By Will Boggs MD
NEW YORK (Reuters Health) – A new wound dressing that generates nitric oxide (EDX110) improves healing of diabetic foot ulcers, according to results from the ProNOx1 trial.
“The critical factors that delay the healing of diabetic foot ulcers are ischemia and infection,” Dr. Michael E. Edmonds from King’s College Hospital in London told Reuters Health by email. “Nitric oxide (NO) plays a crucial role in maintaining the microvascular supply and infection control in the skin, and its absence in diabetes contributes to poor ulcer healing. EDX110 generates a sustained release of nitric oxide which can treat both infection and ischemia simultaneously.”
Dr. Edmonds and colleagues assessed the safety and efficacy of EDX110 in the treatment of 148 diabetic foot ulcers in their 12-week study of 135 patients.

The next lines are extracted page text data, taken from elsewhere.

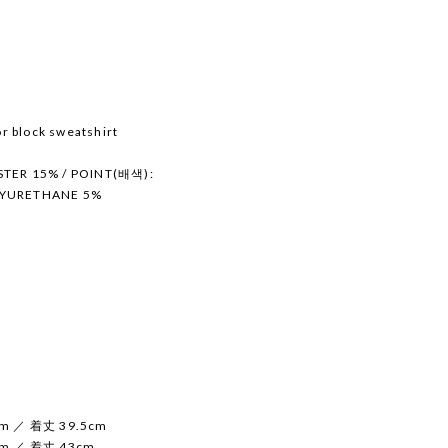
r block sweatshirt
TER 15% / POINT(배색):
LYURETHANE 5%
m ／ 着丈 39.5cm
m ／ 着丈 43cm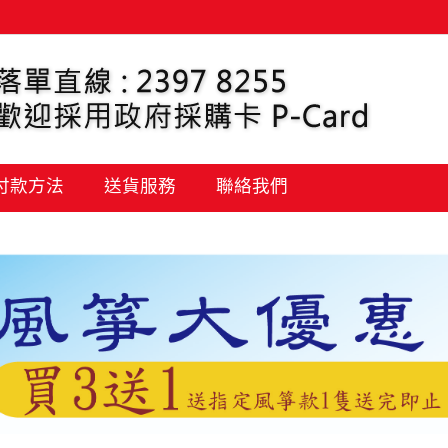
 付款方法
送貨服務
聯絡我們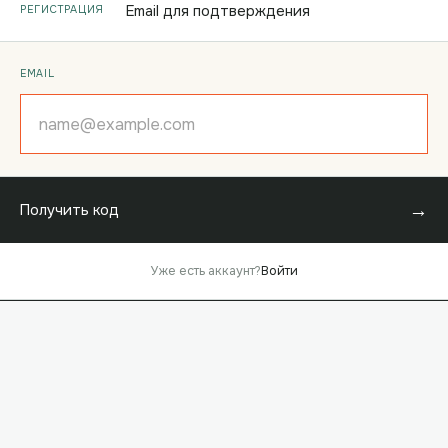
Email для подтверждения
РЕГИСТРАЦИЯ
EMAIL
→
Получить код
Уже есть аккаунт?
Войти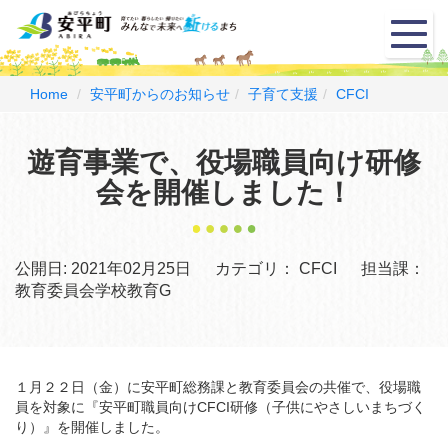
メ
ニ
ュ
ー
Home
安平町からのお知らせ
子育て支援
CFCI
遊育事業で、役場職員向け研修
会を開催しました！
公開日:
2021年02月25日
カテゴリ：
CFCI
担当課：
教育委員会学校教育G
１月２２日（金）に安平町総務課と教育委員会の共催で、役場職
員を対象に『安平町職員向けCFCI研修（子供にやさしいまちづく
り）』を開催しました。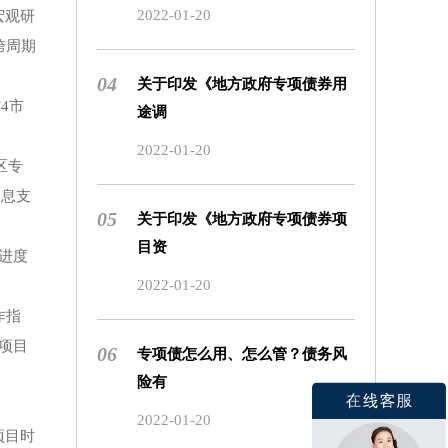
2022-01-20
宏观研
跨周期
04
关于印发《地方政府专项债券用
4市
途调
2022-01-20
区专
本息支
05
关于印发《地方政府专项债券项
目资
进度
2022-01-20
作指
项目
06
专项债怎么用、怎么管？债务风
险有
2022-01-20
项目时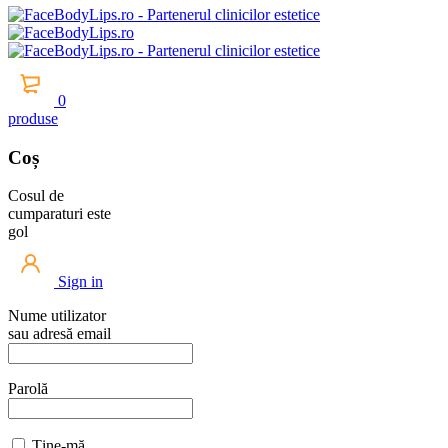
0
produse
Coș
Cosul de
cumparaturi este
gol
Sign in
Nume utilizator
sau adresă email
Parolă
Ține-mă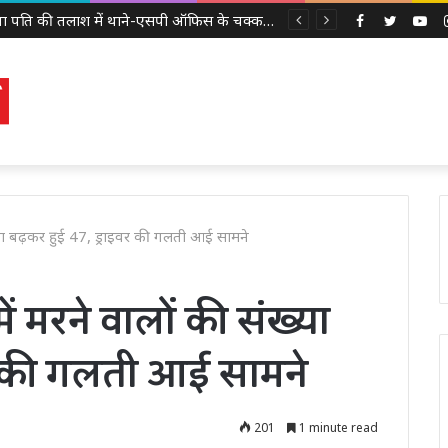
लापता पति की तलाश में थाने-एसपी ऑफिस के चक्कर काट रही नवविवाहिता, ससुराल वालों पर गंभीर आरोप
Facebook
Twitter
Yo
संख्या बढ़कर हुई 47, ड्राइवर की गलती आई सामने
ें मरने वालों की संख्या
र की गलती आई सामने
201
1 minute read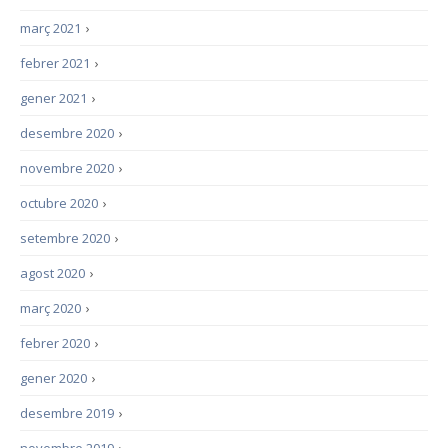
març 2021
›
febrer 2021
›
gener 2021
›
desembre 2020
›
novembre 2020
›
octubre 2020
›
setembre 2020
›
agost 2020
›
març 2020
›
febrer 2020
›
gener 2020
›
desembre 2019
›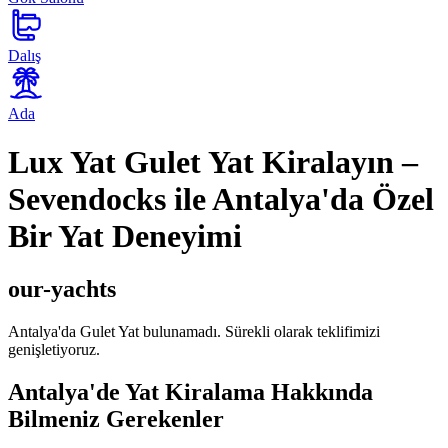
Dalış
Ada
Lux Yat Gulet Yat Kiralayın –
Sevendocks ile Antalya'da Özel
Bir Yat Deneyimi
our-yachts
Antalya'da Gulet Yat bulunamadı. Sürekli olarak teklifimizi
genişletiyoruz.
Antalya'de Yat Kiralama Hakkında
Bilmeniz Gerekenler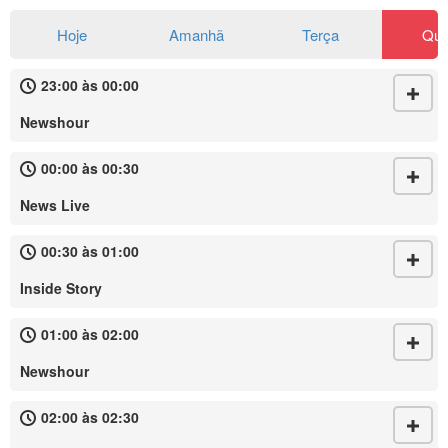
Hoje
Amanhã
Terça
Qua
23:00 às 00:00
Newshour
00:00 às 00:30
News Live
00:30 às 01:00
Inside Story
01:00 às 02:00
Newshour
02:00 às 02:30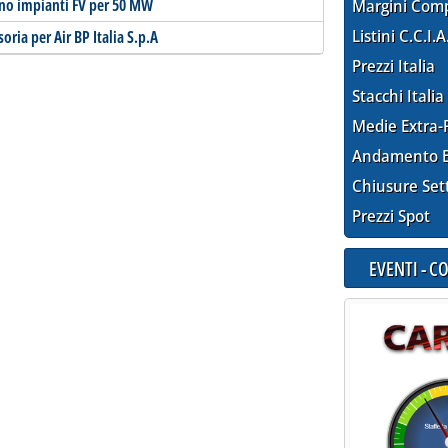
iano impianti FV per 50 MW
Margini Com
Listini C.C.I.A
ria per Air BP Italia S.p.A
Prezzi Italia
Stacchi Italia
Medie Extra-
Andamento E
Chiusure Set
Prezzi Spot
EVENTI - 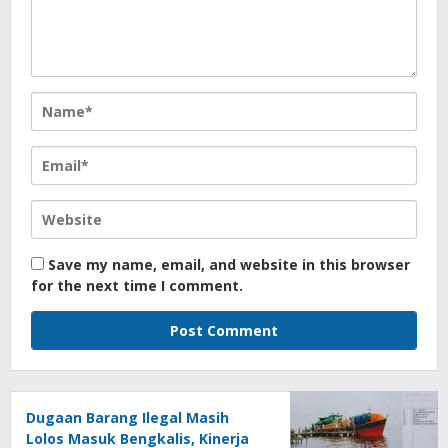
Save my name, email, and website in this browser
for the next time I comment.
Dugaan Barang Ilegal Masih
Lolos Masuk Bengkalis, Kinerja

Patients randomly assigned to EDX110 were instructed to change their dressing every 48 hours, and patients assigned to the control group were treated with whichever available dressing was deemed the best clinical practice at that time.
The median number of dressing changes was 3.5 per week in the EDX110 group, compared with 1.6 per week in the control group.
Percent area reduction from baseline (PAR) at 12 weeks, the primary efficacy outcome, with significantly greater with EDX110 (mean, 58.7%; median, 88.6%) than with best clinical practice (mean, 37.0%; median, 46.9%), the researchers report in Wound Repair and Regeneration, online April 4.
PAR at four weeks was also significantly greater with EDX110 than with best clinical practice.
The proportion of ulcers healed at 12 weeks was 40% (30/75) with EDX110 and 26% (19/73) with best clinical practice (P=0.07).
The percentage of ulcers demonstrating reductions of at least 50% in area at week 4 was significantly higher with EDX110 (53%) than with best clinical practice (36%).
In subgroup analysis, PAR was significantly greater with EDX110 than with best clinical practice among patients whose ulcers had been present for six or fewer months or were at least 1 cm2 at baseline, but not for those whose ulcers had been present for longer or were smaller.
“The study was carried out in a ‘real world’ population and thus EDX110 is indicated in the management of diabetic foot ulcers, even when mildly infected, and as long as the ankle-brachial pressure index is above 0.5,” Dr. Edmonds said. “The results also suggest that the earlier it is used, the greater the improvement would be over current practice.”
“However,” he said, “living in the real world, the price will need to be right. If Edixomed prices this appropriately, then EDX110 could become a key part of the treatment pathway of any diabetic foot ulcer, especially when mildly infected.”
Edixomed Ltd. funded the study and had financial ties to several of the authors, including Dr. Edmonds.